La società biancazzurra indagata e accusata di aver violato due commi dell’articolo 31: il comma 1 e il temutissimo comma 2. Cosa rischia il club? Se venisse dimostrata la colpevolezza della società, potrebbe scattare una penalizzazione fino a 15 punti in classifica, o addirittura l’esclusione dal campionato di competenza.
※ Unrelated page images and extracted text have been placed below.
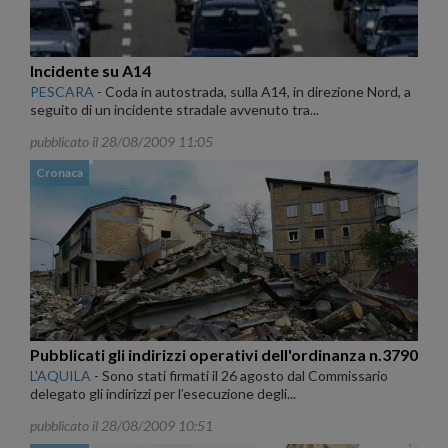
Incidente su A14
PESCARA
-
Coda in autostrada, sulla A14, in direzione Nord, a
seguito di un incidente stradale avvenuto tra...
pubblicato il 28/08/2009 11:05
Cronaca
Pubblicati gli indirizzi operativi dell'ordinanza n.3790
L'AQUILA
-
Sono stati firmati il 26 agosto dal Commissario
delegato gli indirizzi per l’esecuzione degli...
pubblicato il 28/08/2009 10:51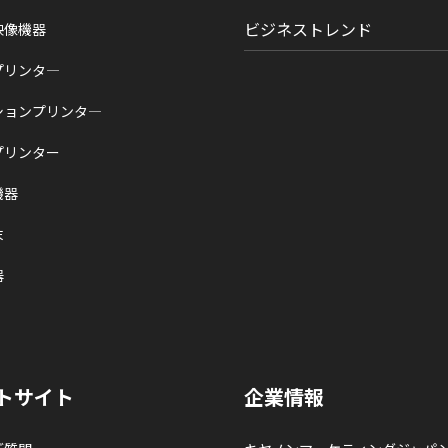
ビジネストレンド
映像機器
プリンタ―
ションプリンタ―
プリンター
機器
末
器
トサイト
企業情報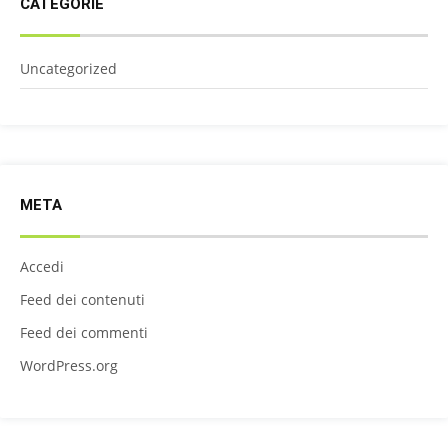
CATEGORIE
Uncategorized
META
Accedi
Feed dei contenuti
Feed dei commenti
WordPress.org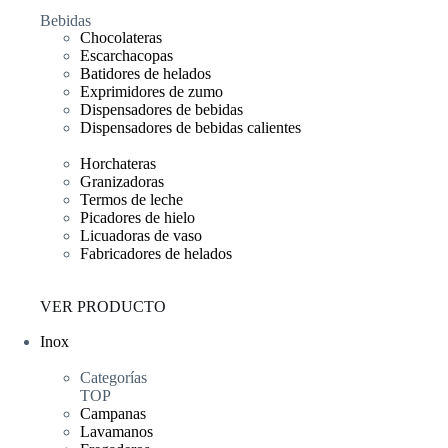
Bebidas
Chocolateras
Escarchacopas
Batidores de helados
Exprimidores de zumo
Dispensadores de bebidas
Dispensadores de bebidas calientes
Horchateras
Granizadoras
Termos de leche
Picadores de hielo
Licuadoras de vaso
Fabricadores de helados
VER PRODUCTO
Inox
Categorías
TOP
Campanas
Lavamanos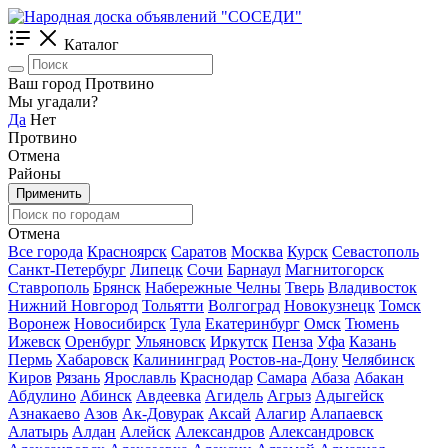
Каталог
Ваш город Протвино
Мы угадали?
Да
Нет
Протвино
Отмена
Районы
Применить
Отмена
Все города
Красноярск
Саратов
Москва
Курск
Севастополь
Санкт-Петербург
Липецк
Сочи
Барнаул
Магнитогорск
Ставрополь
Брянск
Набережные Челны
Тверь
Владивосток
Нижний Новгород
Тольятти
Волгоград
Новокузнецк
Томск
Воронеж
Новосибирск
Тула
Екатеринбург
Омск
Тюмень
Ижевск
Оренбург
Ульяновск
Иркутск
Пенза
Уфа
Казань
Пермь
Хабаровск
Калининград
Ростов-на-Дону
Челябинск
Киров
Рязань
Ярославль
Краснодар
Самара
Абаза
Абакан
Абдулино
Абинск
Авдеевка
Агидель
Агрыз
Адыгейск
Азнакаево
Азов
Ак-Довурак
Аксай
Алагир
Алапаевск
Алатырь
Алдан
Алейск
Александров
Александровск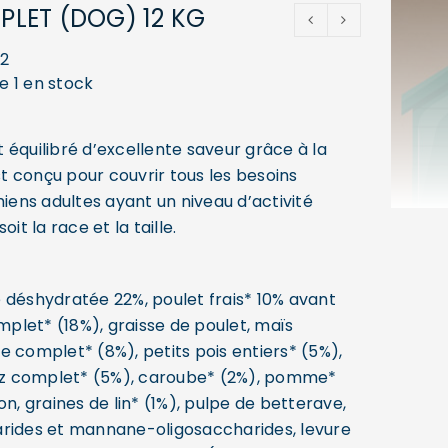
LET (DOG) 12 KG
2
e 1 en stock
 équilibré d’excellente saveur grâce à la
est conçu pour couvrir tous les besoins
hiens adultes ayant un niveau d’activité
oit la race et la taille.
 déshydratée 22%, poulet frais* 10% avant
omplet* (18%), graisse de poulet, maïs
e complet* (8%), petits pois entiers* (5%),
riz complet* (5%), caroube* (2%), pomme*
on, graines de lin* (1%), pulpe de betterave,
rides et mannane-oligosaccharides, levure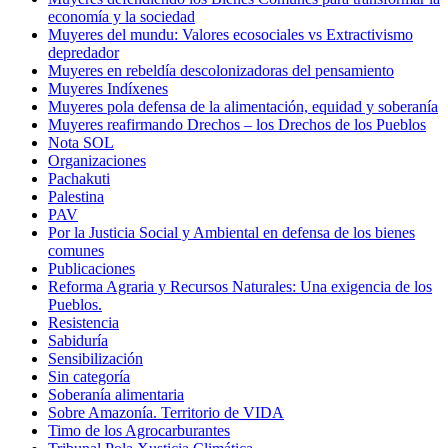
economía y la sociedad
Muyeres del mundu: Valores ecosociales vs Extractivismo
depredador
Muyeres en rebeldía descolonizadoras del pensamiento
Muyeres Indíxenes
Muyeres pola defensa de la alimentación, equidad y soberanía
Muyeres reafirmando Drechos – los Drechos de los Pueblos
Nota SOL
Organizaciones
Pachakuti
Palestina
PAV
Por la Justicia Social y Ambiental en defensa de los bienes
comunes
Publicaciones
Reforma Agraria y Recursos Naturales: Una exigencia de los
Pueblos.
Resistencia
Sabiduría
Sensibilización
Sin categoría
Soberanía alimentaria
Sobre Amazonía. Territorio de VIDA
Timo de los Agrocarburantes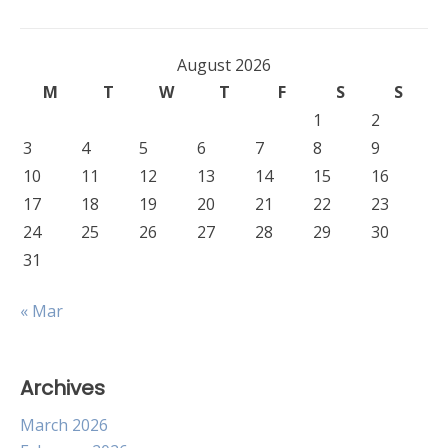
August 2026
M
T
W
T
F
S
S
1
2
3
4
5
6
7
8
9
10
11
12
13
14
15
16
17
18
19
20
21
22
23
24
25
26
27
28
29
30
31
« Mar
Archives
March 2026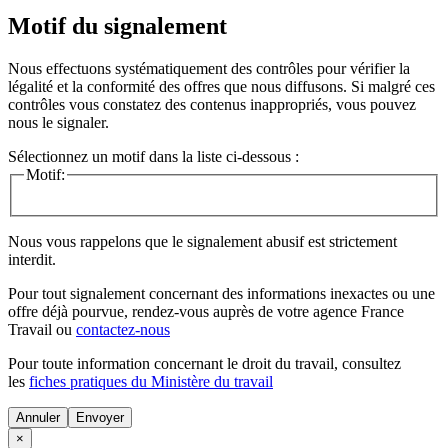
Motif du signalement
Nous effectuons systématiquement des contrôles pour vérifier la
légalité et la conformité des offres que nous diffusons. Si malgré ces
contrôles vous constatez des contenus inappropriés, vous pouvez
nous le signaler.
Sélectionnez un motif dans la liste ci-dessous :
Motif:
Nous vous rappelons que le signalement abusif est strictement
interdit.
Pour tout signalement concernant des
informations inexactes
ou une
offre déjà pourvue
, rendez-vous auprès de votre agence France
Travail ou
contactez-nous
Pour toute information concernant le
droit du travail
, consultez
les
fiches pratiques du Ministère du travail
Annuler
×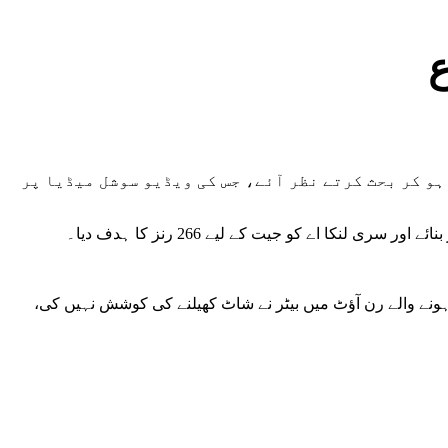
ع
راض ہو کر بحث کرتے نظر آئے، جس کی ویڈیو سوشل میڈیا پر
ر ہونے والے رن آؤٹ میں بیٹر نے شاٹ کھیلنے کی کوشش نہیں کی،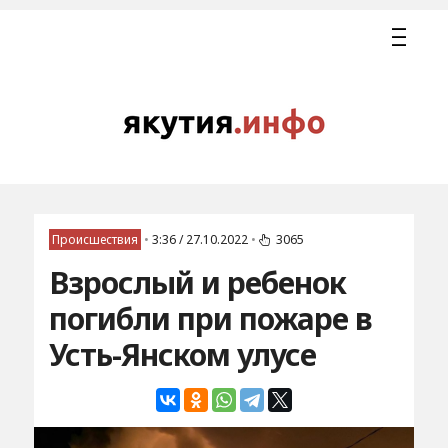
Происшествия
•
3:36 / 27.10.2022
•
3065
Взрослый и ребенок
погибли при пожаре в
Усть-Янском улусе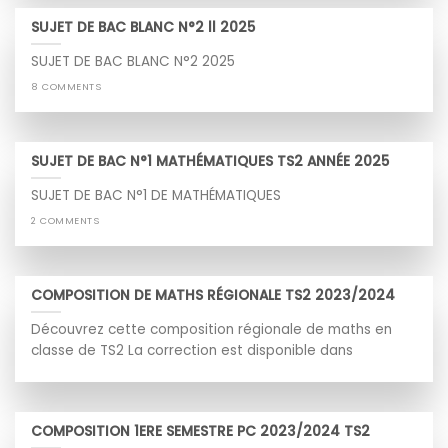
SUJET DE BAC BLANC N°2 ll 2025
SUJET DE BAC BLANC N°2 2025
8 COMMENTS
SUJET DE BAC N°1 MATHÉMATIQUES TS2 ANNÉE 2025
SUJET DE BAC N°1 DE MATHÉMATIQUES
2 COMMENTS
COMPOSITION DE MATHS RÉGIONALE TS2 2023/2024
Découvrez cette composition régionale de maths en
classe de TS2 La correction est disponible dans
COMPOSITION 1ERE SEMESTRE PC 2023/2024 TS2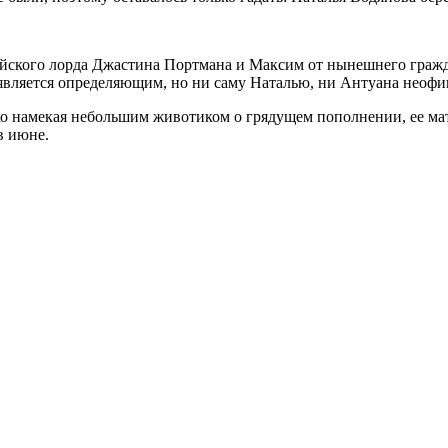
лийского лорда Джастина Портмана и Максим от нынешнего граж
является определяющим, но ни саму Наталью, ни Антуана неофи
о намекая небольшим животиком о грядущем пополнении, ее мат
в июне.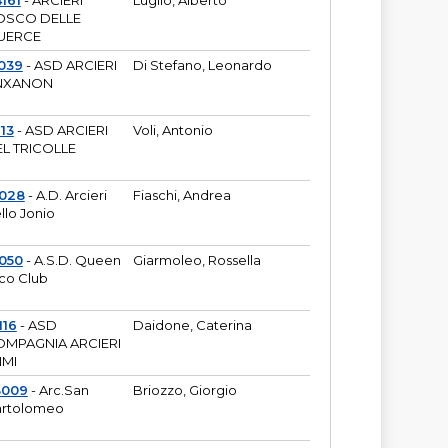
161
- ARCIERI
Luglio, Alberto
OSCO DELLE
UERCE
039
- ASD ARCIERI
Di Stefano, Leonardo
NXANON
113
- ASD ARCIERI
Voli, Antonio
L TRICOLLE
6028
- A.D. Arcieri
Fiaschi, Andrea
llo Jonio
050
- A.S.D. Queen
Giarmoleo, Rossella
co Club
116
- ASD
Daidone, Caterina
MPAGNIA ARCIERI
IMI
3009
- Arc.San
Briozzo, Giorgio
rtolomeo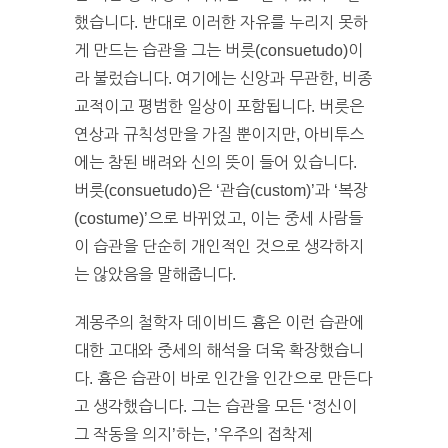
했습니다. 반대로 이러한 자유를 누리지 못하
게 만드는 습관을 그는 버릇(consuetudo)이
라 불렀습니다. 여기에는 신앙과 무관한, 비종
교적이고 평범한 일상이 포함됩니다. 버릇은
연상과 규칙성만을 가질 뿐이지만, 아비투스
에는 참된 배려와 신의 뜻이 들어 있습니다.
버릇(consuetudo)은 ‘관습(custom)’과 ‘복장
(costume)’으로 바뀌었고, 이는 중세 사람들
이 습관을 단순히 개인적인 것으로 생각하지
는 않았음을 말해줍니다.
계몽주의 철학자 데이비드 흄은 이런 습관에
대한 고대와 중세의 해석을 더욱 확장했습니
다. 흄은 습관이 바로 인간을 인간으로 만든다
고 생각했습니다. 그는 습관을 모든 ‘정신이
그 작동을 의지’하는, ’우주의 접착제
La società, che continua a dichiararsi tranquilla, sarà difesa dall'avvocato Flavia Tortorella.

La nota del club

“La Delfino Pescara 1936 Spa comunica di avere ricevuto in data odierna dalla Procura Federale l’atto di deferimento relativo all’indagine sulle c.d. “Plusvalenze”. La società è certa di poter chiarire nelle sedi opportune ogni aspetto di interesse, sicura di aver sempre operato nel rispetto delle leggi statali e delle normative federali che disciplinano gli ambiti gestionali ed economici, nonché in conformità con le disposizioni regolamentari in materia di tesseramento e trasferimento dei calciatori”.